There is something noble about Arsene Wenger. He doesn’t go in for quite as much nonsense as many of the other managers in the league. Everton manager Roberto Martinez is a man obsessed with blaming absolutely everyone else for absolutely everything that ever goes wrong. Manchester United’s Louis van Gaal will say that he is pleased with a small squad, which is his decision, and then bemoan the problems with having a small squad when there are injuries. Jose Mourinho will poke a man in the eye, get sued in a case of discrimination, and spend two hours on Sunday morning television darkly hinting at conspiracies working against his side.
But not Wenger. Of course, the Arsenal manager isn’t perfect when it comes to dealing with the press. For a decade, he would fatuously claim not to have seen obvious misdeeds from the Elbow Twins, Dennis Bergkamp, and Patrick Vieira. At the same time he would plaintively cry out for protection on his own, softer players, like Jose Antonio Reyes. Thuggish behavior was fine when his players did it, and a national outrage when it inconvenienced him.
For all his positioning as the moral force in football, Wenger was happy to try to buy Luis Suarez, a man who indulges in racist abuse, and was also complicit in raising season ticket prices to absurd levels in a London borough with striking amounts of poverty. Add to that his happiness to buy children from around the globe, and he is clearly not a flawless ambassador for all that is good in football.
Nevertheless, his press conferences are often insightful. His particular way with English is enjoyable, particularly when he delivers a decent barb — “everyone thinks they have the prettiest wife.” He’s not as boringly aggressive as many managers who become human yawns when they are under pressure. Steve McClaren, Nigel Pearson and Alex Ferguson, for example, all used their position of relative authority to turn on the press when it was far from reasonable. Wenger doesn’t really do that.
All of which suggests that there is reason to believe that when Wenger retires, which surely cannot be too many years away, he might provide the kind of autobiography that his old rival Ferguson never could. One that isn’t about settling scores, raising hackles, or defending every single action he has taken in the last decade.
Wenger, you get the impression, will be happy to weigh up the course of his career, and you can make the case that he should probably be content with what he has achieved. Financially, Arsenal keeps its head above water. It isn’t a club that indulges in the vulgar and self-defeating transfer policies that Manchester United and Real Madrid pursue. The London-based outfit attempts to undercut the market and demonstrate that there really is value if you want to find it. When fully functioning, Arsenal is one of the best sides in the world. The side that reached its height at Highbury was one of the most terrifying sides in the history of the Premier League, and whatever came before that, although we don’t really know what that is because there were no Diaries back then.

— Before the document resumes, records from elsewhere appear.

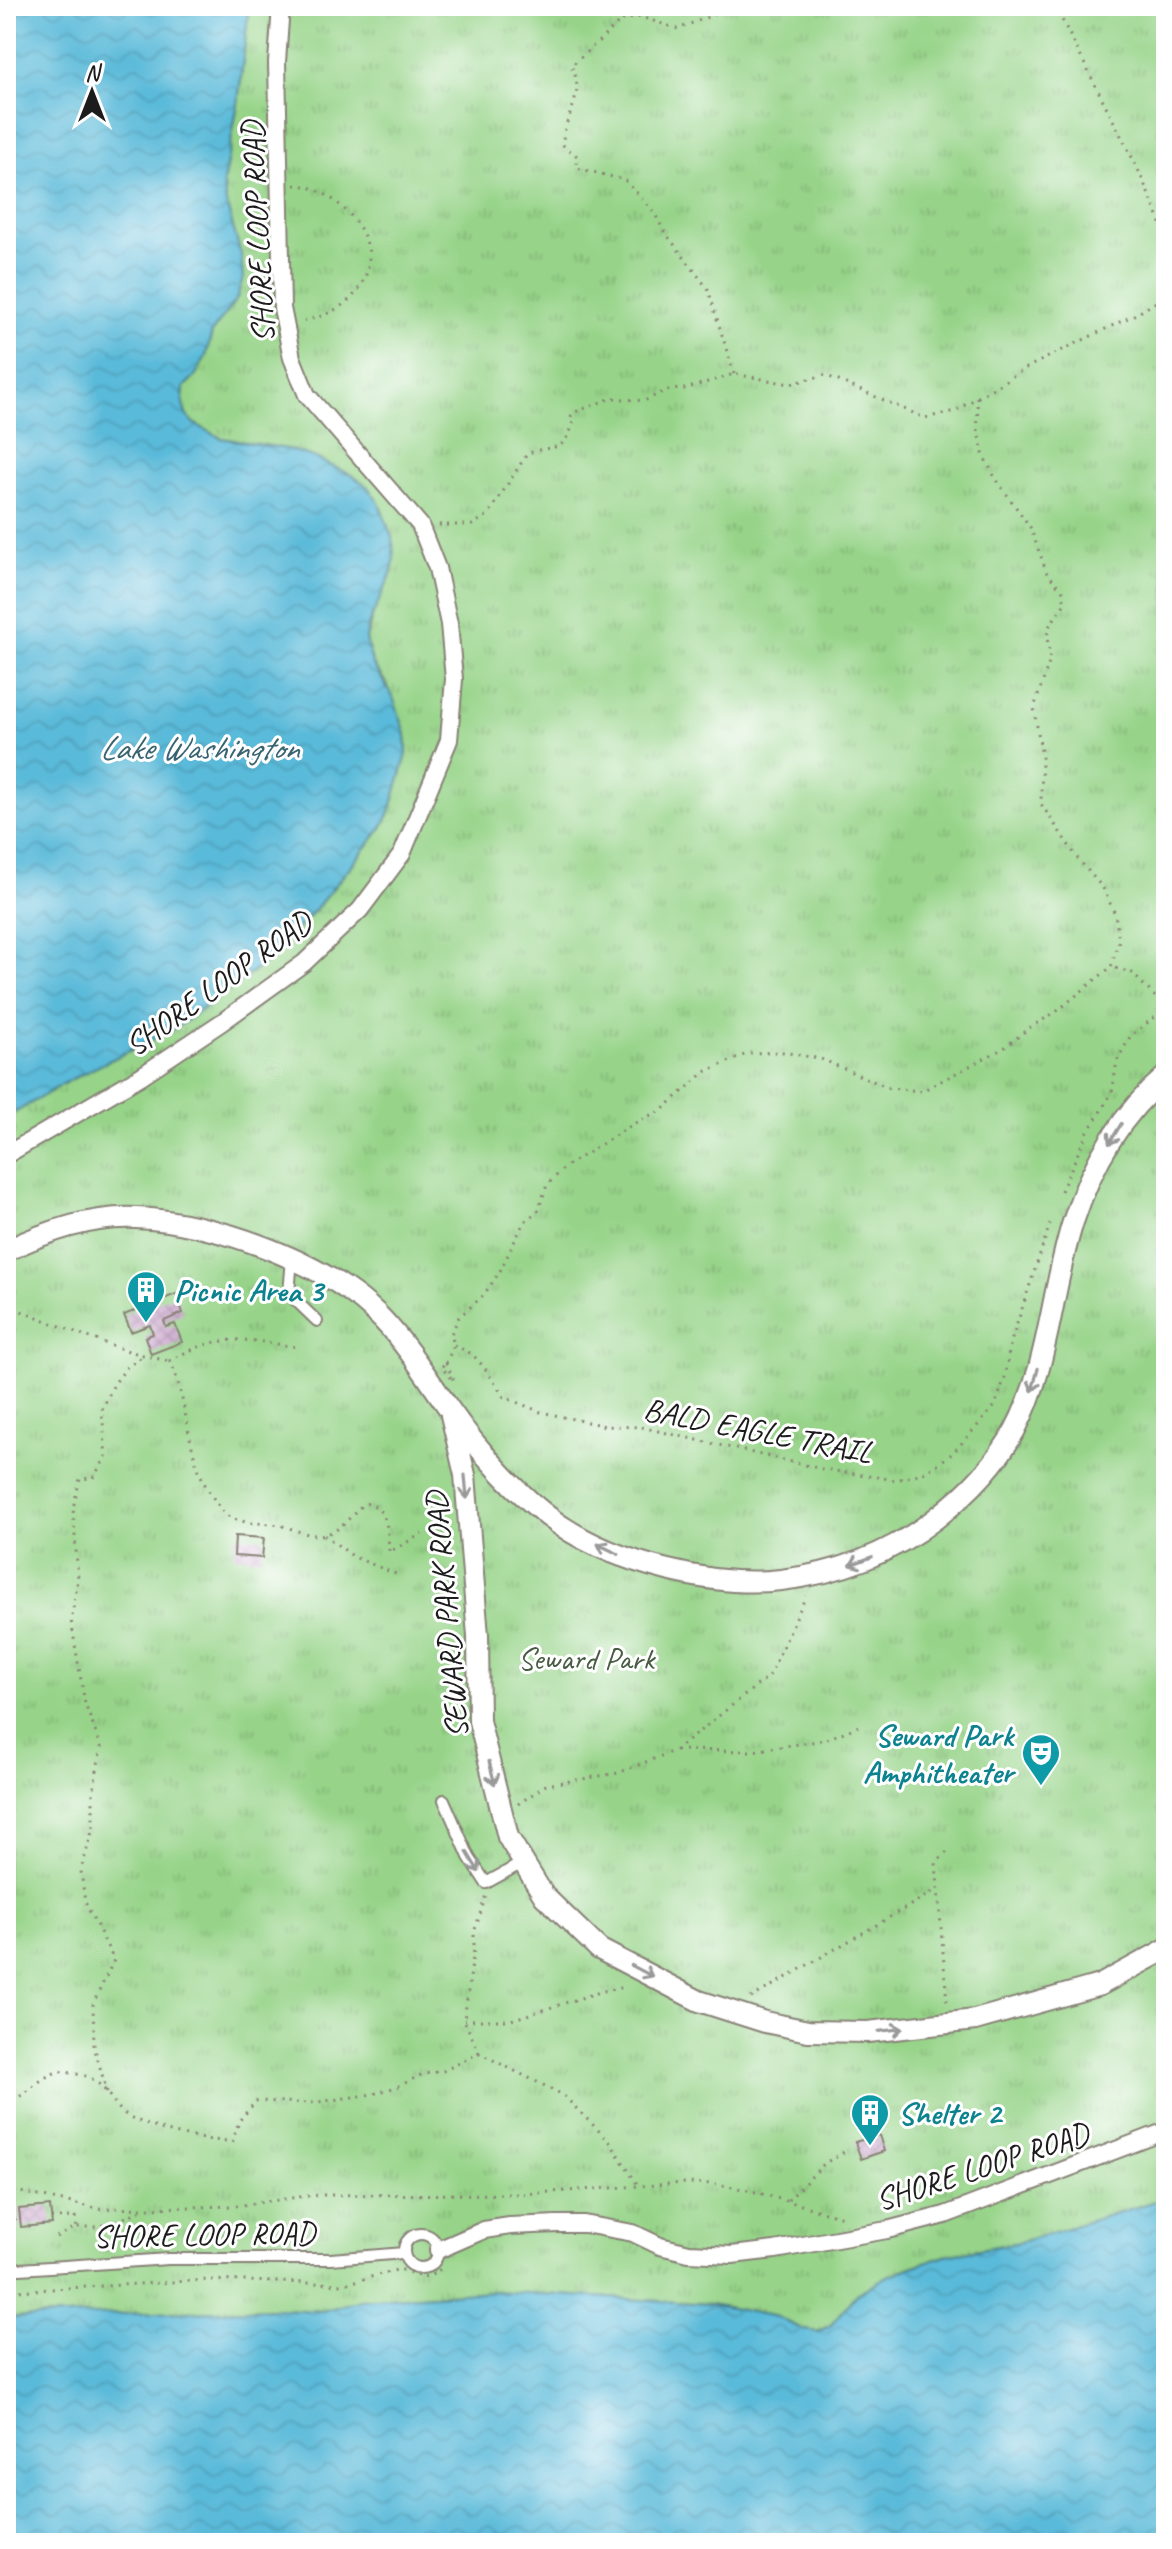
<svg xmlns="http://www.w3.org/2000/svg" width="1172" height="2549" viewBox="0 0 1172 2549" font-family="Caveat,sans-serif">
<defs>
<pattern id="park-tufts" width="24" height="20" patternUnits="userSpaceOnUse" patternTransform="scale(2)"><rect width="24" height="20" fill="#97d489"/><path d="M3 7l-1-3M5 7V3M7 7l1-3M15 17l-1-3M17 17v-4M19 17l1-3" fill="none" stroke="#82b576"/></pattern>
<pattern id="water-waves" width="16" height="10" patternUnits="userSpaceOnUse" patternTransform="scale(2)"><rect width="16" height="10" fill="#5abad9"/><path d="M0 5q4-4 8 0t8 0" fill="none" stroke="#4e9fba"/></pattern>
<pattern id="building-cross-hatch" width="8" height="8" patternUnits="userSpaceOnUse" patternTransform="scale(2)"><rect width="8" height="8" fill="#cba4cc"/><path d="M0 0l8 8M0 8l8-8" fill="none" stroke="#a485a5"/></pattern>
</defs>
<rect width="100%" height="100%" fill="#fff"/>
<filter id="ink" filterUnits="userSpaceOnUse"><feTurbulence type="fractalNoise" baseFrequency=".0125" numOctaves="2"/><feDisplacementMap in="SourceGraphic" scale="16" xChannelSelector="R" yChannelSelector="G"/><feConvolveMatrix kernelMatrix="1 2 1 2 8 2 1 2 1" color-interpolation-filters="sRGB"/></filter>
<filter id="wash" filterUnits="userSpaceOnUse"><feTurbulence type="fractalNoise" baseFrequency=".006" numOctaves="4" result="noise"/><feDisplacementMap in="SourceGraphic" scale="32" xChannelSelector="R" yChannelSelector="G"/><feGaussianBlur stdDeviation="1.8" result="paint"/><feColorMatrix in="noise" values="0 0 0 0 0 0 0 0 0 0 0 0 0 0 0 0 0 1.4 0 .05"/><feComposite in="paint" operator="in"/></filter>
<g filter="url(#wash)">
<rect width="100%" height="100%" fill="#f5e8d2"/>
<path fill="url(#park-tufts)" stroke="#5a7852" stroke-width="2" d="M249,6h917v2192l-145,44 -76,13 -55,20 -34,19 -25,31 -13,7 -14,-2 -27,-13 -67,-13 -218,-13 -131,9 -39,11 -46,-2 -270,9v-1200l262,-157 46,-50 68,-83 8,-16 17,-58 -1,-20 -19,-50 -15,-21 -6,-24 9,-32 15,-30 3,-37 -14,-37 -26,-27 -40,-19 -26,-8 -66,-11 -26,-14 -9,-9 -4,-12 2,-16 11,-11 11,-20 6,-24 25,-34 -14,-115 15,-79z"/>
<path fill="url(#water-waves)" stroke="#3b6b7a" stroke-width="2" d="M6,6h243l-11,98 -15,79 3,20 15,51 2,24 -6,20 -25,34 -6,24 -11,20 -11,11 -1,16 3,12 9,9 26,14 66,11 26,8 40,19 14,10 12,17 14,37 1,22 -4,15 -22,48 -2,14 6,24 21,34 13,37 1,20 -17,58 -8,16 -68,83 -46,50 -90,66 -108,53 -64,38z
M1166,2198v345h-1160v-225l270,-9 46,2 38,-11 132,-9 218,13 67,13 27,13 14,2 13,-7 25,-31 34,-19 55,-20 76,-13z"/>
<g id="blocks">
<path fill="url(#building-cross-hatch)" d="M176,1294l7,19 -19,8 2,6 9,-3 7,18 -31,12 -6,-17 8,-3 -3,-9 -19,7 -7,-17z
M235,1536l29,2 -2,20 -28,-2z
M879,2135l5,16 -23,8 -6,-17z
M50,2206l2,18 -31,3 -2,-18z"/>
</g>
</g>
<g filter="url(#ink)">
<use href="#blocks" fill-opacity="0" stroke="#888277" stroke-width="2"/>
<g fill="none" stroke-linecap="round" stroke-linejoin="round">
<defs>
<path id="service" d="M292,1258l-3,36 28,27
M444,1800l25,57 17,26 38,-21
M404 2251a17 17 0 1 1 34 0a17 17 0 1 1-34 0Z
M6,2265l14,4 148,-10h163l73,-6"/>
<path id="pedestrian" d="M6,1155l135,-79 81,-54 82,-59 56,-53 42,-56 47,-114 5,-61 -5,-55 -12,-56 -17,-43 -113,-130 -15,-37 -10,-50 -5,-246 4,-56
M438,2250l46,-20 26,-4 48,-2h26l49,9 27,13 29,7 43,2 43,-5 112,-20 58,-15 221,-84"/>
<path id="minor" d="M6,1251c39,-19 86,-35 130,-33 78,3 194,45 247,102 26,28 45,59 67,90 27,39 70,88 110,115 56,38 154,63 221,55 58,-7 109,-26 154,-61 31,-24 61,-54 80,-89 34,-64 36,-139 58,-208 18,-56 48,-108 93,-146
M451,1415l14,60 13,161 1,85 29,116 36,59 55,53 100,52 66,21 43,9 60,1 107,-12 125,-35 66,-36"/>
</defs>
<use href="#service" stroke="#888277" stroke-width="14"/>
<use href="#pedestrian" stroke="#888277" stroke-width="20"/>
<use href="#minor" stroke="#888277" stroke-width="24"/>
<path stroke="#888277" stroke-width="3" stroke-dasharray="2 6" stroke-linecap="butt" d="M1055,6l82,161 29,68
M295,185c32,0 75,40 74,73 -2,38 -34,57 -67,63
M734,374l-26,-85 -44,-58 -10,-19 -29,-32 -48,-12v-12l-14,-11c-1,-28 25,-49 8,-79l51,-46 19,-3 37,12 57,-23
M977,397l1,35 6,25 12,22 34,48 17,46 16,18 2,12 -15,22 -3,11 3,24 -16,48 8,49 -1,47 37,55 25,29 12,26 4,26 -8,27 21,6 34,35
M439,525h33l16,-10 39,-61c24,-11 37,2 46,-31l-3,-5 3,-5 33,-13 9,-2 29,3 23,-11 18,-1 49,-15 56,10 35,-9 100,43 30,-7 73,-44 110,-54 28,-17
M1061,1191l26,-58 25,-40 5,-32 14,-26 35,-26
M6,1307c20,4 35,12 54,19 35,14 72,28 109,35
M454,1345l18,9 12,13 20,30 37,15 64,14 36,1 181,42 74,11 30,-8 27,-19 42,-47 10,-29 5,-32 41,-124
M169,1361c7,10 9,23 12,34 9,36 11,74 33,104 4,5 7,11 11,15 16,11 36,8 54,11 16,4 31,13 47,9 23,-6 26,-27 43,-31 20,8 19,31 20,49l33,-18
M169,1361c52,-29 73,-22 128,-14
M446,1363l8,-18 -3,-11 8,-17 23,-20 17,-24 25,-51 14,-11 9,-26 18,-18 70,-44 28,-14 42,-37 44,-19 34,-1 38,7 68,29 33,3 82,-43 25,-20 27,-16 55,-45
M446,1363l8,18 -13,-14z
M324,1535l30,22 47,19
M676,1750l77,1 71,-11 37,-15
M518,1804l28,-19 72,-12 58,-23 93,-74 37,-80
M947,1852l-11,11 11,140
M751,1998l187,-109
M464,2020h47l92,-29 24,-4
M479,2053l-15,-33 10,-71v-16l12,-38
M107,2092l-13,-46 -1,-42 21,-44 -29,-58 -4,-31 12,-43v-35l8,-46 -16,-43 -14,-84 7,-41 -5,-71 7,-29 13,-1 13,-21 -4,-48 12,-25 13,-17 16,-11
M6,2104c19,-7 33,-27 52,-32 5,-1 13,1 18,2 32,3 34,35 56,44 31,14 67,23 101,23l6,-20 17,-20 55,2 62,-9 26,-8 24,-12 20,-3 36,-18 84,42 47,47 27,42
M6,2189l94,20 134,-3 79,-11 208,-1 164,-11 32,1 35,7 94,27
M788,2200l37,-37 22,-13
M51,2218l24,-1 1,10
M6,2219h14
M6,2232l5,7
M56,2237l20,-10h20l19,-5 29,-13
M15,2287l1,4 192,-11 137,4 55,-15 21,8 9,-1 14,-9"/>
<use href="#service" stroke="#fff" stroke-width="10"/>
<use href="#pedestrian" stroke="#fff" stroke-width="16"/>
<use href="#minor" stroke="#fff" stroke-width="20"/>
</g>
<defs><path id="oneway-shaft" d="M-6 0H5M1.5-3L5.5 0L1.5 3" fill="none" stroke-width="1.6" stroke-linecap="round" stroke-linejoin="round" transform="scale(2)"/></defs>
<g stroke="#999">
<use href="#oneway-shaft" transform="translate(1115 1134) rotate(121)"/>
<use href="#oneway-shaft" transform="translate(1035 1380) rotate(105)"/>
<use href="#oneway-shaft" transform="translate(466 1487) rotate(85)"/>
<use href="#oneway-shaft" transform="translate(608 1549) rotate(-154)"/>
<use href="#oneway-shaft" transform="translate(861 1561) rotate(159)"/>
<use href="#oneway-shaft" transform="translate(492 1773) rotate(76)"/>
<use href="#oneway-shaft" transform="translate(473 1862) rotate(59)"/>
<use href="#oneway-shaft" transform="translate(642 1971) rotate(28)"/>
<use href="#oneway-shaft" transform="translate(891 2030) rotate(-7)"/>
</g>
</g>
<defs>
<symbol id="building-pin" viewBox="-11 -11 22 30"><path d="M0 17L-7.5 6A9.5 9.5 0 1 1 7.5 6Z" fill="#0f9aa8" stroke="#fff"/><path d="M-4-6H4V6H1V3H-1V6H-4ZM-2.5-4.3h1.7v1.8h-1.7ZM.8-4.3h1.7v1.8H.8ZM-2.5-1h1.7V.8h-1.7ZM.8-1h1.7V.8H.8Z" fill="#fff"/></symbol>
<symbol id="theatre-pin" viewBox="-11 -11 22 30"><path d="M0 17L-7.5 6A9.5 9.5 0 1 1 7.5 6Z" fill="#0f9aa8" stroke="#fff"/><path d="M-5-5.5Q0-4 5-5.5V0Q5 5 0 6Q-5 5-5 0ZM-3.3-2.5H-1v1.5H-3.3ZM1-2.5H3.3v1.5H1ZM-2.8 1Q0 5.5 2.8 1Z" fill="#fff"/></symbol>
</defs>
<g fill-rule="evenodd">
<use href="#building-pin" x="124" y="1268" width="44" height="60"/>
<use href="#theatre-pin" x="1019" y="1731" width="44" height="60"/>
<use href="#building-pin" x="848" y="2091" width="44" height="60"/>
</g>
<g text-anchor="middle" stroke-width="6" stroke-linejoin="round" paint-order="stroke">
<g font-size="32" fill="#1c1c1c" stroke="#fff">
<text transform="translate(257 232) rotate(-93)" y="11">SHORE LOOP ROAD</text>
<text transform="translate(218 983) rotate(-36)" y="11">SHORE LOOP ROAD</text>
<text transform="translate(758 1430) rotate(11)" y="11">BALD EAGLE TRAIL</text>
<text transform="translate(446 1615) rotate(-95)" y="11">SEWARD PARK ROAD</text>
<text transform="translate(982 2166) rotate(-18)" y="11">SHORE LOOP ROAD</text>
<text transform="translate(204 2234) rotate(-1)" y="11">SHORE LOOP ROAD</text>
</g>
<g font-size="32" font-weight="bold" fill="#0d838f" stroke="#fff" text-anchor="start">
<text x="174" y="1301">Picnic Area 3</text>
<text x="1013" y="1746" text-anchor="end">Seward Park<tspan x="1013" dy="37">Amphitheater</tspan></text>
<text x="898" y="2124">Shelter 2</text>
</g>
<g font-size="32" fill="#475c42" stroke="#fff">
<text x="586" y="1669">Seward Park</text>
</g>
<g font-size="34" font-style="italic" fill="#386371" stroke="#fff">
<text x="199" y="759">Lake Washington</text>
</g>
</g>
<rect width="1172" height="2549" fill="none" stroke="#fff" stroke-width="32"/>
<g transform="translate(92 92)" stroke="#ffffff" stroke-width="6" paint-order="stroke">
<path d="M0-6L14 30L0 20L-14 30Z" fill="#1c1c1c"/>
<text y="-12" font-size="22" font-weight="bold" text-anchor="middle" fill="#1c1c1c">N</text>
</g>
</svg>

What is sad is that Wenger appears to have turned his exceptional handful of talents into a dogma that also needs to be dismantled. That perhaps when he looks back on his career, his stubbornness will continue to hold about what is the best way to attempt to win trophies. Ask him: “Do you have to be mentally strong to win the title? Do you need a strong squad? Are you always looking forward for the best players available?” He would probably say “yes” to every question. Because, obviously, “yes,” is the only possible answer to any of them.
But in practice, Wenger has ignored these requirements for the best part of a decade. To have a buffoon like Jack Wilshere hanging around, instead of bombing him out to QPR, is unforgivable. A chippy, short bundle of potential, assured of his own excellence despite the fact that he will never be excellent, he is the archetypal North London Gooner. A card-carrying leader of the selfie brigade movement, Wilshere might just be enjoying himself as young men do. Sure, even Barcelona players are part of the selfie movement, but Barcelona players do it after winning trophies for several years, not after winning against Stoke.
Photo-loving Olivier Giroud shares a similar ailment. The Frenchman can score plenty of goals, because he’s pretty talented, but he can’t get close to Sergio Aguero because alchemy is an impossibility.
The truth of all this is obvious to everybody else; this is why Watford were able to walk into the Emirates with a plan, execute that plan, and walk off whistling. This is why Heurelho Gomes — Heurelho Gomes! — is able to come out the following morning and say that Arsenal “look like a small team,” and that Watford “knew once we had the ball we’d be able to pass it around since Arsenal gives you too much space. They are not strong defensively.” Of course Watford knew it. Everybody knows it. Everybody except for Wenger.
Wenger still appears to genuinely believe what he is saying when he talks of his team. Not in terms of the political dismissal of referees or small incidents in a match — any manager worth the job has to lie over things like that — but when he discusses whether his players stand a chance. He doesn’t think it’s a problem with confidence. He thinks he has the best players he can afford, and he thinks the squad is ready. Every single year. There is something noble about Wenger, but there’s something tragic, which he appears incapable of escaping. And given the way that final acts tend to be definitive, this might well be what he is remembered for.